Men and Flies - Martin Hagfors Album Review
This is a curiously absorbing and absorbingly curious release from Norway's Martin Hagfors. Initially unleashed last summer around Europe, 'Men And Flies' finally gets a US issue and a UK push (of sorts - sending this out to reviewers for belated reviews....) and it's thoroughly deserving.

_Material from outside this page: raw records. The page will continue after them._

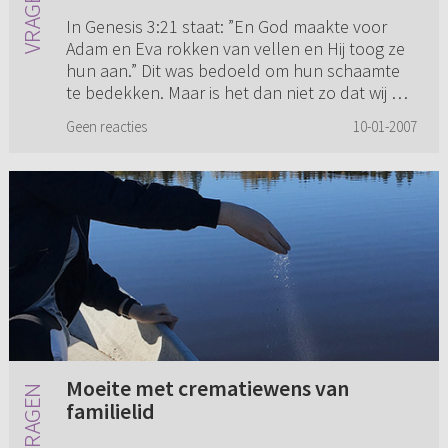
In Genesis 3:21 staat: ”En God maakte voor
Adam en Eva rokken van vellen en Hij toog ze
hun aan.” Dit was bedoeld om hun schaamte
te bedekken. Maar is het dan niet zo dat wij dat
ook alleen maar hoeve...
Geen reacties
10-01-2007
Moeite met crematiewens van
familielid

Erring on the side of string-laden contemporary jazz-rock as a template, there is plenty of really well-arranged music here sneaking into the fields of country and folk, without much in the way of cringe-worthy over-tones. 'Appetite' and 'Men And Flies' kick-start the album in a perky way - quite why Hagfors resorts to a Yankee-drawl I'm not sure but, as the album unravels, I get used to it. The title track is one of the many highlights on this ear-tickling 9-song set, another being the longer intricate work-outs of 'The Kernel Question' and the closing 'Married Man (Commands A Fee)', the latter seemingly dealing with the baggage that goes with a man tied to another, a lush and orchestral ballad that slips into a doleful stanza that reminds me of something Eno might plonk on 'Apollo' should he choose to re-record it. It's a rather beautiful end to 'Men And Flies', gorgeous enough to make you want to press 'play' again.
It's hardly surprising that the musicianship is exquisite - one of them, Mathias Eick plays flugelhorn and trumpet for ECM in his spare-time as an example. Many plays makes for a patient reward - well worth seeking out.